- _TRY IT_: In the entries that follow, find the line containing "M427,32H453L454,38L429,42Z"; from there, copy every line exactly through the line containing "M299,501L302,521L272,526L269,505Z".

= = = = = = =

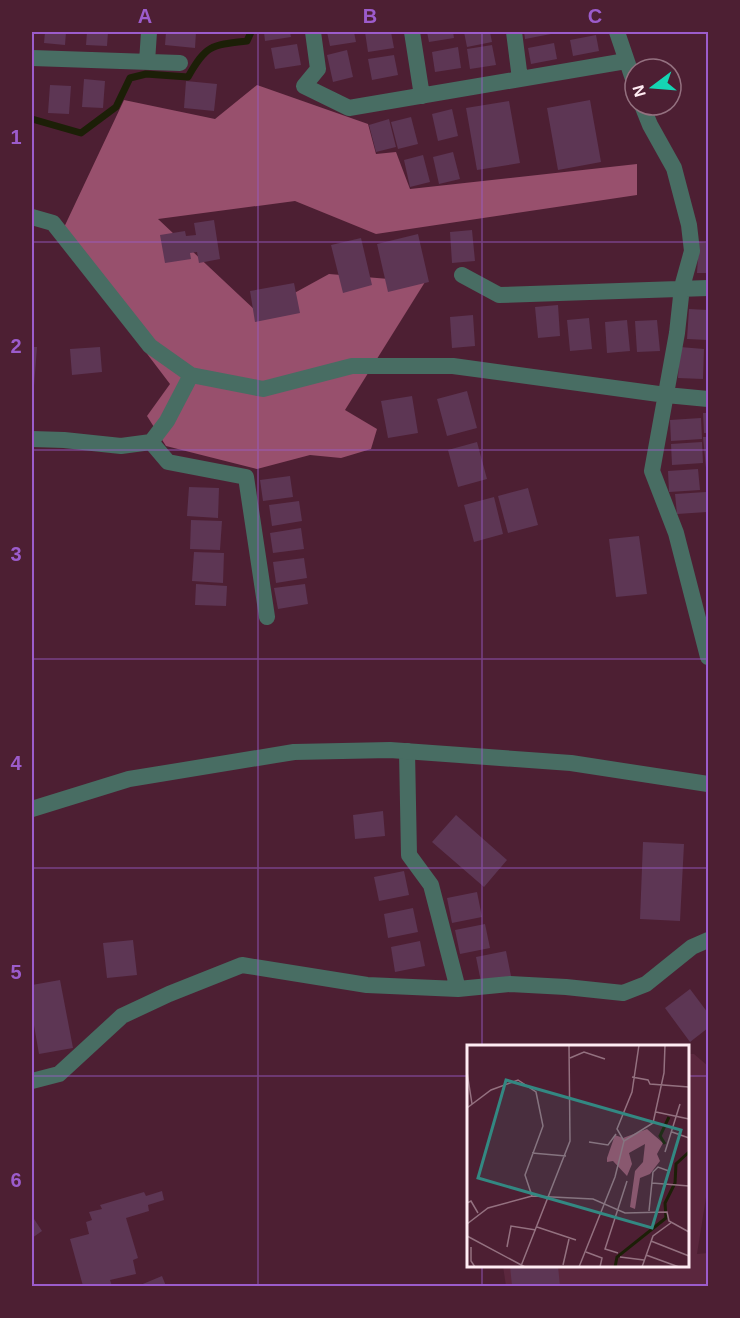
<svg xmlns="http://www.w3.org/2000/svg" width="740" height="1318" font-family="Helvetica,sans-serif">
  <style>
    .built { fill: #5b273e }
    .forest { fill: #98506d }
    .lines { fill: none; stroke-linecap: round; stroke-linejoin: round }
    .stream { stroke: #1c1f07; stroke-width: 7 }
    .building { fill: #5d3654 }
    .minor { stroke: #486d63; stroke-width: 16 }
    .tertiary { stroke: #486d63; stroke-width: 16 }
    .grid { fill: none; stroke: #9c5ccc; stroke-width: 1.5; stroke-opacity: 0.55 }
    .inset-river { fill: none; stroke: #1c1f07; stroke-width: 3 }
    .inset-road { fill: none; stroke: #947180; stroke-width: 1.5 }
    .view { fill: #338882; fill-opacity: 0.15; stroke: #338882; stroke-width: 3 }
    .inset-edge { fill: none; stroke: #ffecf3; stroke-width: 3 }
    .neatline { fill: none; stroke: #9c5ccc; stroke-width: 2 }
    .grid-label { font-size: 20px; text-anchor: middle; font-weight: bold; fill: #9c5ccc }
  </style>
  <rect width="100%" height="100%" fill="#4d1f33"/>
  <path class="built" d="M688,1054H694L708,1066V1185L697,1254L708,1253V1286H506L503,1266H688Z"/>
  <path class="forest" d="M257,85L368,124L376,154L396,152L410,189L637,164V195L376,234L295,201L158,219L258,313L329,274L425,282L345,410L377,429L371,449L341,458L310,455L257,469L166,446L147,416L170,384L59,238L124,100L215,119Z"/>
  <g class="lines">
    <path class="stream" d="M32,119L81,133L116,107L130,78L146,74L188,77C206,45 211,45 247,41L251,32"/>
  </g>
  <path class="building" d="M45,32H66L65,45L44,43Z
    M87,32H108L107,46L86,45Z
    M166,32H196L195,48L165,45Z
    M264,32H290L291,37L265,41Z
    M327,32H354L356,42L330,46Z
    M365,32H391L394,48L368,52Z
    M427,32H453L454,38L429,42Z
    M464,32H490L492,42L467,47Z
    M524,32H551V34L525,39Z
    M596,35L599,51L573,56L570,40Z
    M554,43L557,59L531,64L528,48Z
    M297,44L301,65L275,69L271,48Z
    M492,45L496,65L470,69L467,49Z
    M458,47L461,68L435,72L432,52Z
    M347,50L353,77L333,82L327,55Z
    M394,55L398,75L372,80L368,59Z
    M84,79L105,81L103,108L82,107Z
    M186,81L217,84L214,111L184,108Z
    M50,85L71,86L69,114L48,113Z
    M590,100L601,162L558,170L547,108Z
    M509,101L520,163L477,170L466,108Z
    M452,109L458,136L438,141L432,114Z
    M411,117L418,144L398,149L391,122Z
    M389,119L396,147L376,152L369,125Z
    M453,152L460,179L439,184L433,157Z
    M423,155L430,182L410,187L404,160Z
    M214,220L220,259L199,263L197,252L190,253L191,259L165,263L160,235L185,231L186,236L196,235L194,223Z
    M472,230L475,261L452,263L450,232Z
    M418,234L429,282L388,292L377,244Z
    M361,238L372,285L343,293L331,245Z
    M699,242L708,243V273H697Z
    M294,283L300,313L255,322L250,291Z
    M558,305L560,336L538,338L535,307Z
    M689,309L708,310V340L687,339Z
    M473,315L475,346L452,348L450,317Z
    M589,318L592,349L570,351L567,320Z
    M627,320L630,351L607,353L605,322Z
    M657,320L660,351L637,352L635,321Z
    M32,347H37L34,386L32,385Z
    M100,347L102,372L72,375L70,349Z
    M680,347L704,349L703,379L678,378Z
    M467,391L477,428L447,436L437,399Z
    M412,396L418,433L388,438L381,401Z
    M703,413H708V433H704Z
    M701,418L702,439L671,441L670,420Z
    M703,437H708V468H706Z
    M477,442L487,479L458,487L448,450Z
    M702,442L703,463L672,465L671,444Z
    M698,469L700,490L669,492L668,471Z
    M290,476L293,497L263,501L260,480Z
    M189,487L219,488L218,518L187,516Z
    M528,488L538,525L508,533L498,496Z
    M706,492L707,512L677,514L675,494Z
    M494,497L503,534L474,542L464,505Z
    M299,501L302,521L272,526L269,505Z
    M191,520L222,521L220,550L190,549Z
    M301,528L304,549L273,553L270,533Z
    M639,536L647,594L616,597L609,539Z
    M194,552L224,553L223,583L192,581Z
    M304,558L307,578L276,583L273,562Z
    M196,584L227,586L226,606L195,605Z
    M305,584L308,604L278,609L274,588Z
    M383,811L385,836L355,839L353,815Z
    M456,815L507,860L484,887L432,842Z
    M643,842L684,844L680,921L640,919Z
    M404,871L409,895L379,901L374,877Z
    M477,892L482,917L452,923L447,898Z
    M413,908L418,932L388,938L384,914Z
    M485,924L490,948L460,954L455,930Z
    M133,940L137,975L107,978L103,943Z
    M420,941L425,966L395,972L391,947Z
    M506,951L511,976L481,982L476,957Z
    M60,980L73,1048L39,1054L32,1014V985Z
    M690,989L708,1013V1028L690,1042L665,1008Z
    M162,1191L164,1200L148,1205L149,1211L126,1218L138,1258L133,1260L136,1274L110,1280L112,1286H98L97,1284L83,1286L70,1239L89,1234L86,1222L92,1220L89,1212L102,1209L100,1205L144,1192L146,1196Z
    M32,1216L42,1231L32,1238Z
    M510,1266H558L560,1286H512Z
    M162,1276L166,1286H138Z"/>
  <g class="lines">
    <path class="minor" d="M313,32L318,69L304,86L349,108L626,61
      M412,32L422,96
      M514,32L520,79
      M617,32L635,85
      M32,58L180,63
      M147,62L149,32
      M642,105L650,125L674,168L689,225L692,251L682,287L677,333L652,471L676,533L708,657
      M32,217L53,223L150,346L191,375L263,389L352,366H453L666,395L708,399
      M462,275L499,295L708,288
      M32,439L64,440L121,446L151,442L167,421L191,375
      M151,442L168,462L246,477L267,617
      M407,751L409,855L431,885L458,989
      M32,1081L59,1074L122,1016L169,994L242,965L367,985L458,989L510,984L566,987L623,993L646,984L692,947L708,940"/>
    <path class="tertiary" d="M32,809L129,779L294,752L390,750L571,763L708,784"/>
  </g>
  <path class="grid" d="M258,32V1286M482,32V1046M32,242H708M32,450H708M32,659H708M32,868H708M32,1076H468M688,1076H708M482,1266V1286"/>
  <g transform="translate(467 1045)">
    <rect width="222" height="222" fill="#4d1f33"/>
    <path d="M180,84L196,98L190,109L193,116L183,129L173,133L168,164L163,162L168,126L176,117L178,99L162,108L165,119L160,131L146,116L140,117V113L148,90L156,93Z" fill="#98506d"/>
    <path class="inset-river" d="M198,99L193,91L202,72M148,222L150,212L199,173L198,158L208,138L209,119L222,107"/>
    <path class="inset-road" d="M103,13L117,7L138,14M0,27L5,59M165,32L181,35L183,39L222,42M0,63L24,45L51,35L69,47L76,81L58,130L65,151M189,67L222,74M205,87L222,93M157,96L150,84L165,47L172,0M122,97L141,100L149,89M198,107L213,59M65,108L99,111M185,138L222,141M0,158L4,156L11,168M182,166L186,127L191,122L202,126M0,179L21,163L65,151L126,154L158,168L200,167L202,176L222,187M70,182L109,195M0,191L58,222M184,196L222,211M4,202V216L8,222M40,202L44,181L69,185M119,207L135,213L133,222M151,208L138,204L160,136M179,210L212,222M153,212L177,215M96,220L102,194M54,221L103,96L102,0M112,222L148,132L157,96L186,78L197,28L198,0M175,222L186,191L205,177"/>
    <path class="view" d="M39,35L214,85L185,183L11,133Z"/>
    <rect width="222" height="222" class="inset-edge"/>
  </g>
  <rect width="740" height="1318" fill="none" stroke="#4d1f33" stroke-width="66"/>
  <g transform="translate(653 87) rotate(254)"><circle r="28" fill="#4d1f33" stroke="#947180" stroke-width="1.5"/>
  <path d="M0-4.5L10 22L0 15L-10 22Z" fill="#15d5b3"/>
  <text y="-9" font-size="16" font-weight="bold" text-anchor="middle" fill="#ffecf3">N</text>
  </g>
  <rect x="33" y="33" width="674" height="1252" class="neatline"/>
  <g class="grid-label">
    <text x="145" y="23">A</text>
    <text x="370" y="23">B</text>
    <text x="595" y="23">C</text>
    <text x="16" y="144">1</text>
    <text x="16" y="353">2</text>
    <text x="16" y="561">3</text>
    <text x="16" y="770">4</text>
    <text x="16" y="979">5</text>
    <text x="16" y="1187">6</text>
  </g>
</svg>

= = = = = = =

- _RESULT OF THIS TASK_:
    M427,32H453L454,38L429,42Z
    M464,32H490L492,42L467,47Z
    M524,32H551V34L525,39Z
    M596,35L599,51L573,56L570,40Z
    M554,43L557,59L531,64L528,48Z
    M297,44L301,65L275,69L271,48Z
    M492,45L496,65L470,69L467,49Z
    M458,47L461,68L435,72L432,52Z
    M347,50L353,77L333,82L327,55Z
    M394,55L398,75L372,80L368,59Z
    M84,79L105,81L103,108L82,107Z
    M186,81L217,84L214,111L184,108Z
    M50,85L71,86L69,114L48,113Z
    M590,100L601,162L558,170L547,108Z
    M509,101L520,163L477,170L466,108Z
    M452,109L458,136L438,141L432,114Z
    M411,117L418,144L398,149L391,122Z
    M389,119L396,147L376,152L369,125Z
    M453,152L460,179L439,184L433,157Z
    M423,155L430,182L410,187L404,160Z
    M214,220L220,259L199,263L197,252L190,253L191,259L165,263L160,235L185,231L186,236L196,235L194,223Z
    M472,230L475,261L452,263L450,232Z
    M418,234L429,282L388,292L377,244Z
    M361,238L372,285L343,293L331,245Z
    M699,242L708,243V273H697Z
    M294,283L300,313L255,322L250,291Z
    M558,305L560,336L538,338L535,307Z
    M689,309L708,310V340L687,339Z
    M473,315L475,346L452,348L450,317Z
    M589,318L592,349L570,351L567,320Z
    M627,320L630,351L607,353L605,322Z
    M657,320L660,351L637,352L635,321Z
    M32,347H37L34,386L32,385Z
    M100,347L102,372L72,375L70,349Z
    M680,347L704,349L703,379L678,378Z
    M467,391L477,428L447,436L437,399Z
    M412,396L418,433L388,438L381,401Z
    M703,413H708V433H704Z
    M701,418L702,439L671,441L670,420Z
    M703,437H708V468H706Z
    M477,442L487,479L458,487L448,450Z
    M702,442L703,463L672,465L671,444Z
    M698,469L700,490L669,492L668,471Z
    M290,476L293,497L263,501L260,480Z
    M189,487L219,488L218,518L187,516Z
    M528,488L538,525L508,533L498,496Z
    M706,492L707,512L677,514L675,494Z
    M494,497L503,534L474,542L464,505Z
    M299,501L302,521L272,526L269,505Z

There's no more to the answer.